[ClusterLabs] unexpected fenced node and promotion of the new master PAF - postgres

damiano giuliani damianogiuliani87 at gmail.com
Wed Jul 14 06:49:40 EDT 2021


Hi guys, thanks for helping,

could be quite hard troubleshooting unexpected fails expecially if they are
not easily tracked on the pacemaker / system logs.
all servers are baremetal , i requested the BMC logs hoping there are some
informations.
you guys said the sbd is too tight, can you explain me and suggest a valid
configuration?

ps: yesterday i resyc the old master (to slave) and rejoined into the
cluster.
i found the following error into the var/log/messages about the sbd

 grep -r sbd messages
Jul 12 14:58:59 ltaoperdbs02 sbd[6107]: warning: inquisitor_child: Servant
pcmk is outdated (age: 4)
Jul 12 14:58:59 ltaoperdbs02 sbd[6107]:  notice: inquisitor_child: Servant
pcmk is healthy (age: 0)
Jul 13 20:42:14 ltaoperdbs02 sbd[185352]:  notice: main: Doing flush +
writing 'b' to sysrq on timeout
Jul 13 20:42:14 ltaoperdbs02 sbd[185362]:      pcmk:   notice:
servant_pcmk: Monitoring Pacemaker health
Jul 13 20:42:14 ltaoperdbs02 sbd[185363]:   cluster:   notice:
servant_cluster: Monitoring unknown cluster health
Jul 13 20:42:15 ltaoperdbs02 sbd[185357]:  notice: inquisitor_child:
Servant cluster is healthy (age: 0)
Jul 13 20:42:15 ltaoperdbs02 sbd[185357]:  notice: watchdog_init: Using
watchdog device '/dev/watchdog'
Jul 13 20:42:19 ltaoperdbs02 sbd[185357]:  notice: inquisitor_child:
Servant pcmk is healthy (age: 0)
Jul 13 20:53:57 ltaoperdbs02 sbd[188919]:    info: main: Verbose mode
enabled.
Jul 13 20:53:57 ltaoperdbs02 sbd[188919]:    info: main: Watchdog enabled.
Jul 13 20:54:28 ltaoperdbs02 sbd[189176]:  notice: main: Doing flush +
writing 'b' to sysrq on timeout
Jul 13 20:54:28 ltaoperdbs02 sbd[189178]:      pcmk:   notice:
servant_pcmk: Monitoring Pacemaker health
Jul 13 20:54:28 ltaoperdbs02 sbd[189177]:  notice: inquisitor_child:
Servant pcmk is healthy (age: 0)
Jul 13 20:54:28 ltaoperdbs02 sbd[189177]:   error: watchdog_init_fd: Cannot
open watchdog device '/dev/watchdog': Device or resource busy (16)
Jul 13 20:54:28 ltaoperdbs02 sbd[189177]: warning: cleanup_servant_by_pid:
Servant for pcmk (pid: 189178) has terminated
Jul 13 20:54:28 ltaoperdbs02 sbd[189177]: warning: cleanup_servant_by_pid:
Servant for cluster (pid: 189179) has terminated
Jul 13 20:55:30 ltaoperdbs02 sbd[189484]:  notice: main: Doing flush +
writing 'b' to sysrq on timeout
Jul 13 20:55:30 ltaoperdbs02 sbd[189484]:   error: watchdog_init_fd: Cannot
open watchdog device '/dev/watchdog0': Device or resource busy (16)
Jul 13 20:55:30 ltaoperdbs02 sbd[189484]:   error: watchdog_init_fd: Cannot
open watchdog device '/dev/watchdog': Device or resource busy (16)

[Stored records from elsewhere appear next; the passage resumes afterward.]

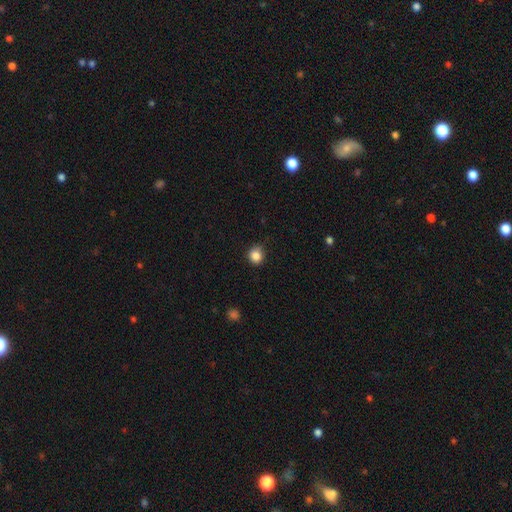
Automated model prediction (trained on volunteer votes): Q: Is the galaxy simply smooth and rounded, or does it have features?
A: smooth — 86%.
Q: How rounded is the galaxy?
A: round — 85%.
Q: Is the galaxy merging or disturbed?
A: none — 82%.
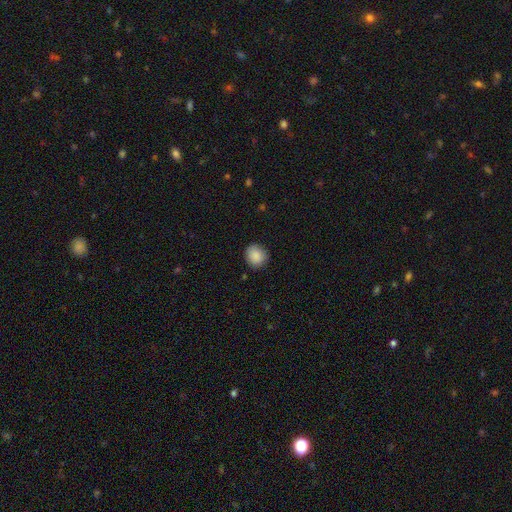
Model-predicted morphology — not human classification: This is clearly a smooth galaxy (88%). How rounded: likely round (79%). Merging: clearly none (85%).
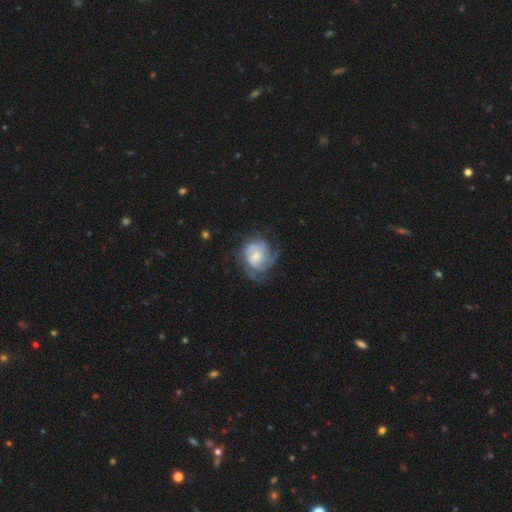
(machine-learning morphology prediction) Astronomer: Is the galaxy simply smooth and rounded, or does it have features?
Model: featured or disk — 66%.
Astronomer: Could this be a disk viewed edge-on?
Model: no — 98%.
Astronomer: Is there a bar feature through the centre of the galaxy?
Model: no — 67%.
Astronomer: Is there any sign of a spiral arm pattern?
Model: yes — 83%.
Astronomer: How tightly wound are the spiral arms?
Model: tight — 47% (runner-up: medium, 38%).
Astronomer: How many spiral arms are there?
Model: can't tell — 41% (runner-up: 2, 23%).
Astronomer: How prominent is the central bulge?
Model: moderate — 44% (runner-up: small, 36%).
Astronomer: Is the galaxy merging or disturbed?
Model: none — 54%.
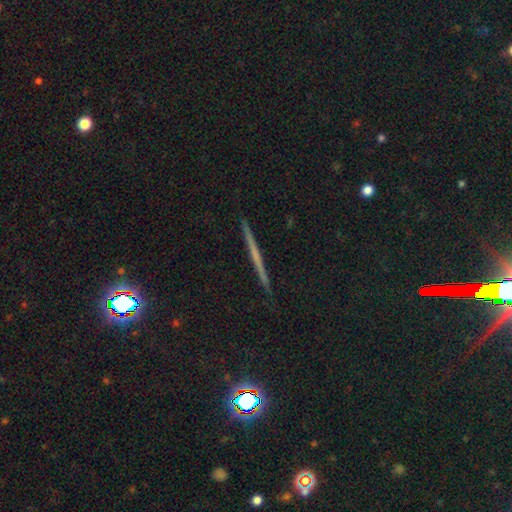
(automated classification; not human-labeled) A featured or disk galaxy (56%) viewed edge-on (97%) with no central bulge (76%). Merging: none (93%).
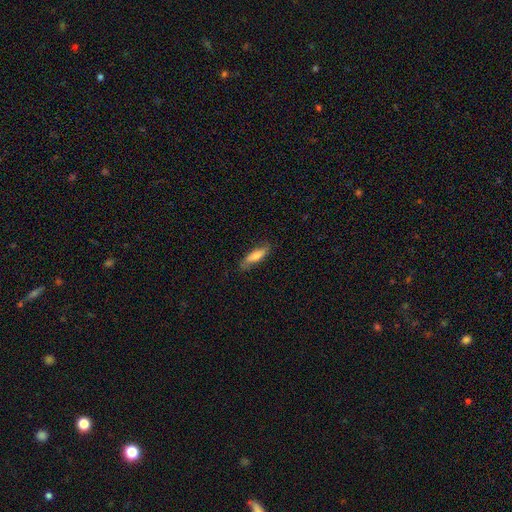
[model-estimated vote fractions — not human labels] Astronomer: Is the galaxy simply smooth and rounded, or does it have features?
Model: smooth — 62%.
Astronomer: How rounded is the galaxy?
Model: cigar-shaped — 56% (runner-up: in between, 41%).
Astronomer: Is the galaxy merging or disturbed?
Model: none — 76%.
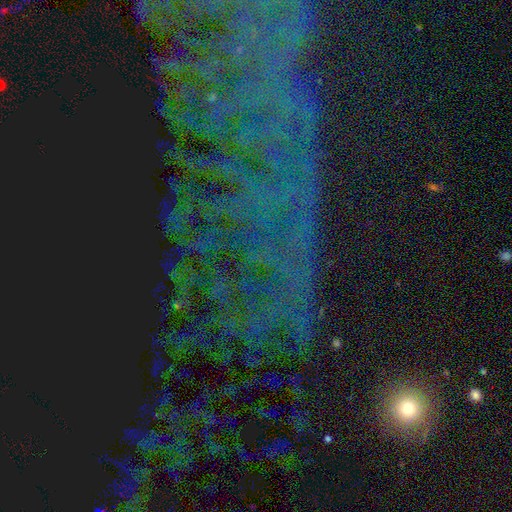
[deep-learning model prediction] The model was most divided on "smooth or featured": star or artifact: 65%, featured or disk: 22%, smooth: 14%.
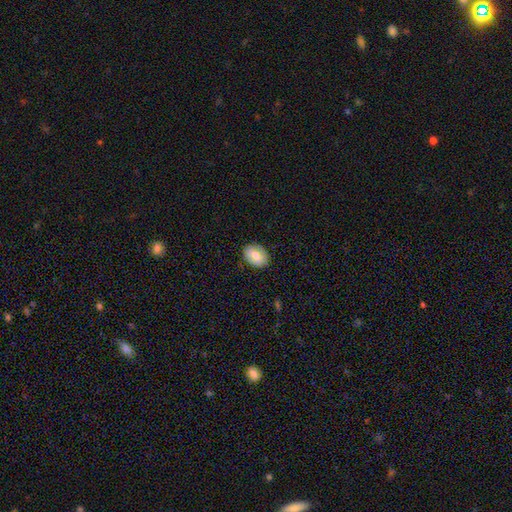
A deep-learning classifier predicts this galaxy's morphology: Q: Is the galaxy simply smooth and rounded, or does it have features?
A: smooth — 70%.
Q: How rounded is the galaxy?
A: in between — 73%.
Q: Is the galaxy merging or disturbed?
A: none — 85%.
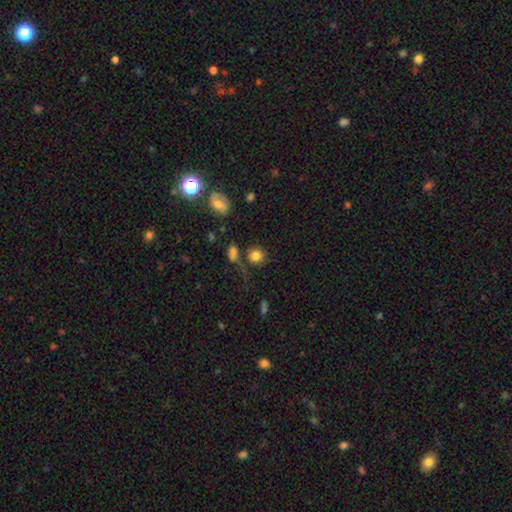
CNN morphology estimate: smooth_or_featured: smooth (p=0.83) [alt: star or artifact p=0.11]
how_rounded: round (p=0.84) [alt: in between p=0.14]
merging: none (p=0.69) [alt: minor disturbance p=0.12]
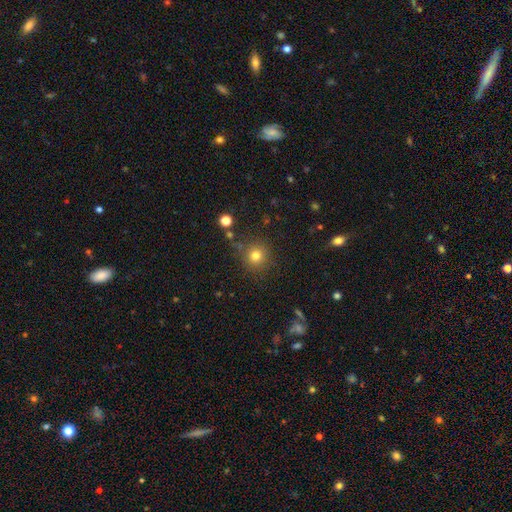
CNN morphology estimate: smooth_or_featured: smooth (p=0.78) [alt: star or artifact p=0.15]
how_rounded: round (p=0.94) [alt: in between p=0.05]
merging: none (p=0.84) [alt: minor disturbance p=0.09]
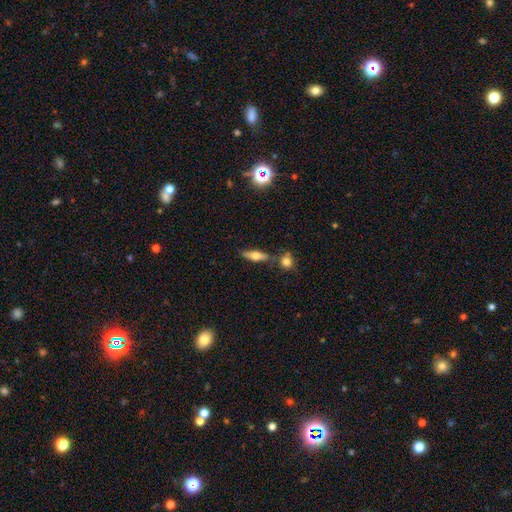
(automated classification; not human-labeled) A smooth galaxy with no disk features (52%) that is cigar-shaped (52%).

Vote fractions:
- Smooth or featured? smooth: 52% / featured or disk: 40% / star or artifact: 8%
- How rounded? cigar-shaped: 52% / in between: 45% / round: 4%
- Merging? none: 74% / minor disturbance: 12% / merger: 11% / major disturbance: 3%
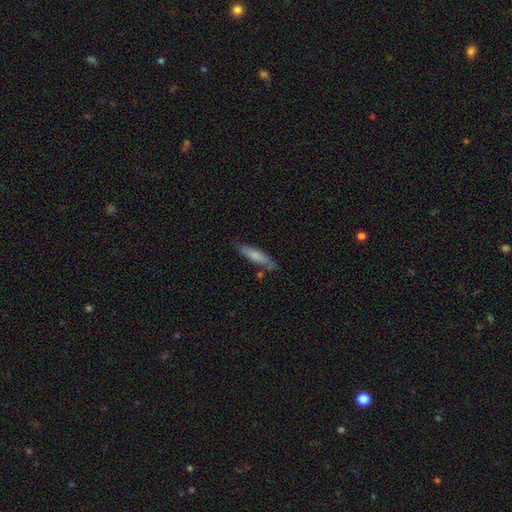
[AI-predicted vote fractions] Smooth or featured? Predicted: smooth (p=0.72). How rounded? Predicted: cigar-shaped (p=0.75). Merging? Predicted: none (p=0.71).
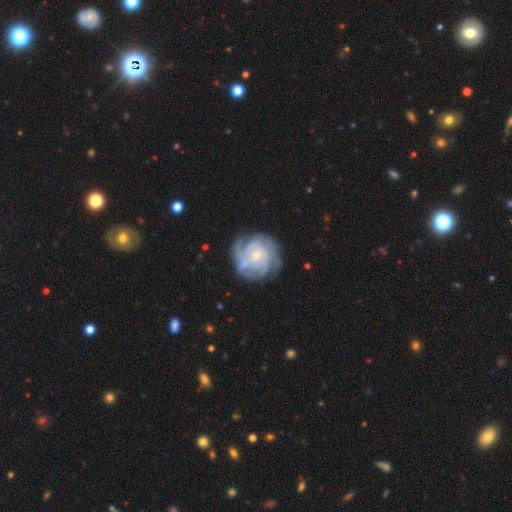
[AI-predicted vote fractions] smooth_or_featured: featured or disk (p=0.82) [alt: smooth p=0.12]
disk_edge_on: no (p=0.98) [alt: yes p=0.02]
bar: no (p=0.69) [alt: weak p=0.27]
has_spiral_arms: yes (p=0.94) [alt: no p=0.06]
spiral_winding: tight (p=0.67) [alt: medium p=0.27]
spiral_arm_count: can't tell (p=0.34) [alt: 4 p=0.21]
bulge_size: small (p=0.64) [alt: moderate p=0.27]
merging: none (p=0.72) [alt: minor disturbance p=0.18]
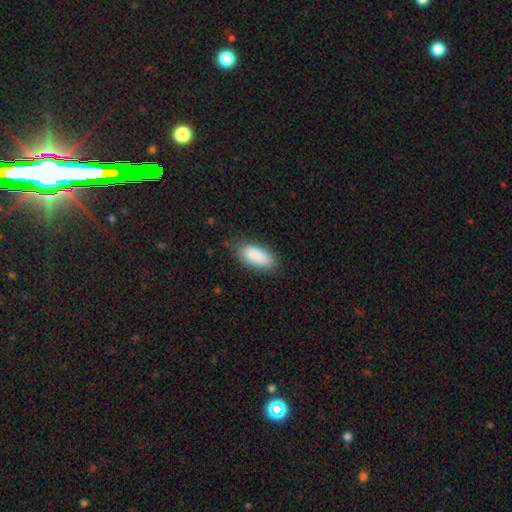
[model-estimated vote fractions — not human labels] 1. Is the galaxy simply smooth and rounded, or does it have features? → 88% smooth, 7% star or artifact, 5% featured or disk.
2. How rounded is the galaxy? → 85% in between, 13% cigar-shaped, 2% round.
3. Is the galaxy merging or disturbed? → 80% none, 15% minor disturbance, 3% major disturbance, 1% merger.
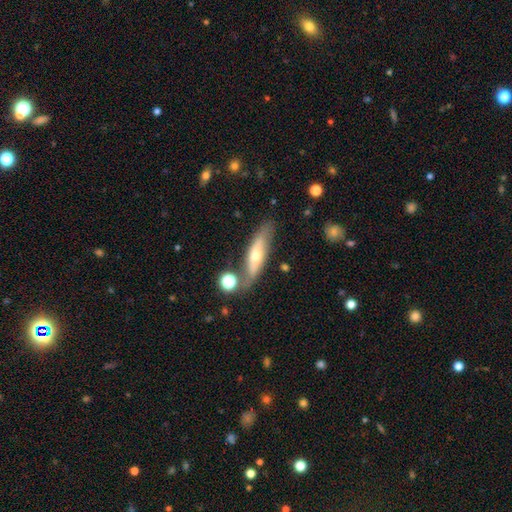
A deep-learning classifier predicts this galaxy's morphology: This appears to be a featured or disk galaxy (52%) viewed edge-on (58%). Merging: none (68%).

if i check the systemctl status sbd:

systemctl status sbd.service
● sbd.service - Shared-storage based fencing daemon
   Loaded: loaded (/usr/lib/systemd/system/sbd.service; enabled; vendor
preset: disabled)
   Active: active (running) since Tue 2021-07-13 20:42:15 UTC; 13h ago
     Docs: man:sbd(8)
  Process: 185352 ExecStart=/usr/sbin/sbd $SBD_OPTS -p /var/run/sbd.pid
watch (code=exited, status=0/SUCCESS)
 Main PID: 185357 (sbd)
   CGroup: /system.slice/sbd.service
           ├─185357 sbd: inquisitor
           ├─185362 sbd: watcher: Pacemaker
           └─185363 sbd: watcher: Cluster

Jul 13 20:42:14 ltaoperdbs02 systemd[1]: Starting Shared-storage based
fencing daemon...
Jul 13 20:42:14 ltaoperdbs02 sbd[185352]:   notice: main: Doing flush +
writing 'b' to sysrq on timeout
Jul 13 20:42:14 ltaoperdbs02 sbd[185362]:       pcmk:   notice:
servant_pcmk: Monitoring Pacemaker health
Jul 13 20:42:14 ltaoperdbs02 sbd[185363]:    cluster:   notice:
servant_cluster: Monitoring unknown cluster health
Jul 13 20:42:15 ltaoperdbs02 sbd[185357]:   notice: inquisitor_child:
Servant cluster is healthy (age: 0)
Jul 13 20:42:15 ltaoperdbs02 sbd[185357]:   notice: watchdog_init: Using
watchdog device '/dev/watchdog'
Jul 13 20:42:15 ltaoperdbs02 systemd[1]: Started Shared-storage based
fencing daemon.
Jul 13 20:42:19 ltaoperdbs02 sbd[185357]:   notice: inquisitor_child:
Servant pcmk is healthy (age: 0)

this is happening to all 3 nodes, any toughts?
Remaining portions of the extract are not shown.